New York

Marlene Dumas, She speaks, 2015–16, ink and metallic acrylic on paper, 11 1⁄8 × 9 1⁄4". From the series “Venus & Adonis,” 2015–16.

Marlene Dumas, She speaks, 2015–16, ink and metallic acrylic on paper, 11 1⁄8 × 9 1⁄4". From the series “Venus & Adonis,” 2015–16.

Marlene Dumas

There was a time in the late sixteenth century when fears of the plague forced theaters all across London to close their doors until the illness passed. This posed something of an employment problem for Shakespeare. To continue working, he turned to poetry. “Venus and Adonis,” a narrative poem from 1593, and perhaps his first published work, took a brief episode from Ovid’s Metamorphoses and transformed it into a rollicking, ten-thousand-word disputation on the natures of love and lust. In Shakespeare’s text, Venus, the goddess of love, falls for the alluring young hunter Adonis, who couldn’t care less for her overtures: He finds her seductions tedious and distasteful. At one point, he rejects her so forcefully that she faints. Afraid that he’s inadvertently killed her, Adonis leans down to caress her face, at which point Venus takes full advantage. But she can’t keep him there forever, and Adonis takes his leave to prepare for the next day’s hunt. Haunted by visions, Venus is sure that he’ll be killed by a wild boar. And, of course, when morning comes, she discovers she was right and throws herself upon his bloodied, lifeless body. A flower as beautiful as he was suddenly blooms from the ground beneath him. Venus, utterly drained, is carried away by doves to seclude herself from the world.

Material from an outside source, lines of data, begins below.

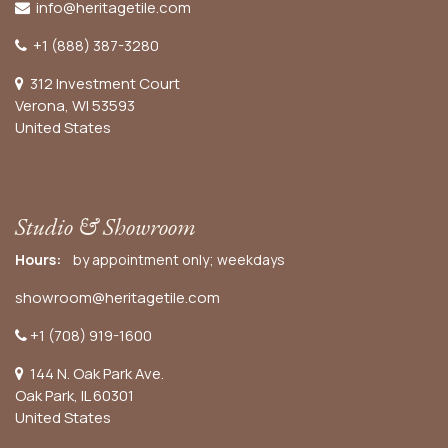
info@heritagetile.com
+1 (888) 387-3280
312 Investment Court
Verona, WI 53593
United States
Studio & Showroom
Hours:
by appointment only; weekdays
showroom@heritagetile.com
+1 (708) 919-1600
144 N. Oak Park Ave.
Oak Park, IL 60301
United States​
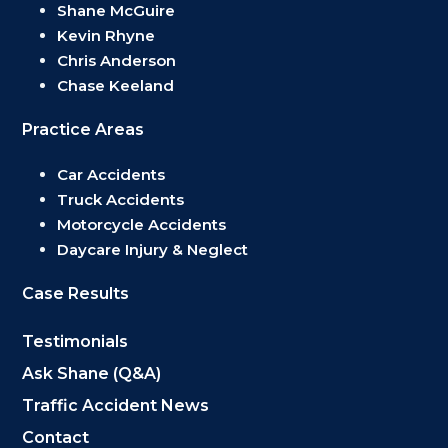
Shane McGuire
Kevin Rhyne
Chris Anderson
Chase Keeland
Practice Areas
Car Accidents
Truck Accidents
Motorcycle Accidents
Daycare Injury & Neglect
Case Results
Testimonials
Ask Shane (Q&A)
Traffic Accident News
Contact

Marlene Dumas’s latest exhibition, “Myths and Mortals,” filled three rooms with paintings, many of them large and garish, from Spring, 2017, depicting a masturbating figure, to Teeth, 2018, which portrays a lipstick-smeared grimace. But the most powerful part of the show was a tight display of thirty-three diminutive works on paper, all of them subtly conspiring to tell this mythical tale. Every twist and turn of Shakespeare’s poem is conveyed in a series of gestural smudges and washes of ink. Here, Dumas’s work is marked by vulnerability, nuance, and an extreme sensitivity to the erotic and combative aspects of the text. The series “Venus & Adonis,” 2015–16, begins with a pool of ink in the shape of Venus’s mouth titled She speaks, and then moves through the goddess’s many passionate moods. In Venus insists, she is aggressive and bold, her angular limbs bent like a grasshopper’s, a shock of orange around her head, as she pins Adonis to the ground. In Venus pleads, she looks as if she has been literally watered down: Rendered in lines of diluted ink, her body appears to droop. In Venus forces, a turbulent cloud rolls into the background as she wrestles Adonis into an awkward embrace. The artist takes a clear side in Shakespeare’s argument, allying herself with the camp of Venus.

It is too common to think of Dumas as a portraitist of wild children and shattered women. Like Venus in the eyes of Adonis, she is perceived erroneously. Her strength lies not in the names or nouns of her titles but in their verbs—not in capturing singular subjects or objects, but in expressing the anguish of actions taken at great cost or with a struggle. Her imagination is both historical and literary in scope, which, returning to the central pairing of the exhibition at hand, gives her “Myths” an edge over her “Mortals,” who are portrayed in the aforementioned garish paintings and whose subjects and circumstances are closer to the minutiae of our own lives. “I haven’t outgrown my tendencies towards uneasiness, anger, aggression, deep and cheap horror, falling in and out of love,” notes Dumas, a prodigious writer herself, in a 1994 poem titled “Lovesick.” “But there has to be a way to make an art about being in love. An art that is erotic, sexy, tender, and filled with a darkness that is awesome, but not sick.”